Instructions to follow: Reproduce word for word, from the entries below, the line with "[409,486,652,499] All preprocessing", the line with "[992,352,1001,361] 2 -> [195,499,215,506] two", and every line between them, and nothing more.

Material to process:
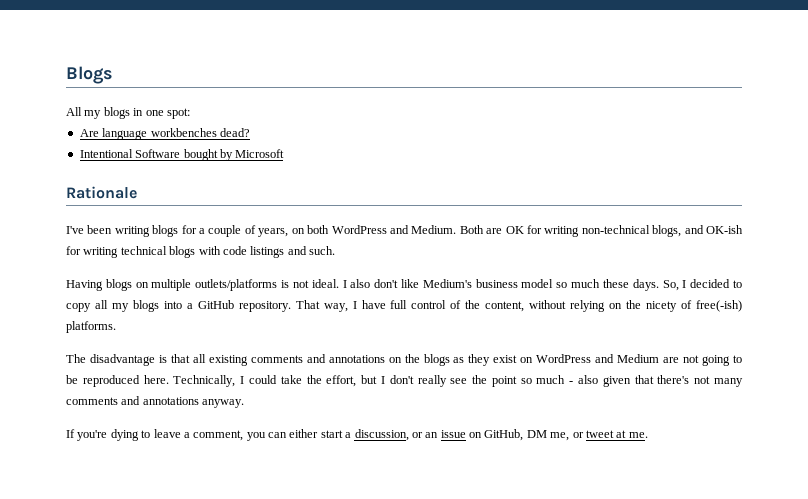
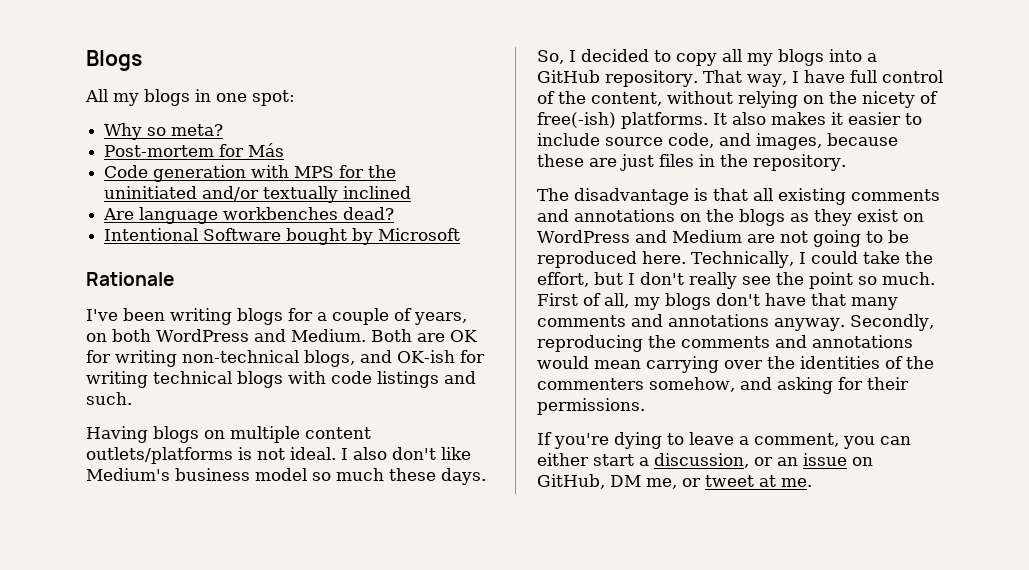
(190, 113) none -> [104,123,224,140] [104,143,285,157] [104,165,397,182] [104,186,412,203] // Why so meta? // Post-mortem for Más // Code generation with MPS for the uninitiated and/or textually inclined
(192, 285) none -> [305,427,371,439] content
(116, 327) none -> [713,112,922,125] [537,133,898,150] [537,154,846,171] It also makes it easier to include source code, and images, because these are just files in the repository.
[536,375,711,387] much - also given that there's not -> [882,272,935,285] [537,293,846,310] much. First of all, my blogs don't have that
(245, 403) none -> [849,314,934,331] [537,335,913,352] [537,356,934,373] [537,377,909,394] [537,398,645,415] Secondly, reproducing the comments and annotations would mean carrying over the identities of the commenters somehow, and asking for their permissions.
--
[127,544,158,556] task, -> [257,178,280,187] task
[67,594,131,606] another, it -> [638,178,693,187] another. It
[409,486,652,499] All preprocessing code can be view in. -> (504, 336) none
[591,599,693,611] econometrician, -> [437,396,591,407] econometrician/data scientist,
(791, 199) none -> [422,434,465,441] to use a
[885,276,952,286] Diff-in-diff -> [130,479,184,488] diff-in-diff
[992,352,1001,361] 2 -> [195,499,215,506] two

Solution:
[409,486,652,499] All preprocessing code can be view in. -> (504, 336) none
[591,599,693,611] econometrician, -> [437,396,591,407] econometrician/data scientist,
(791, 199) none -> [422,434,465,441] to use a
[885,276,952,286] Diff-in-diff -> [130,479,184,488] diff-in-diff
[992,352,1001,361] 2 -> [195,499,215,506] two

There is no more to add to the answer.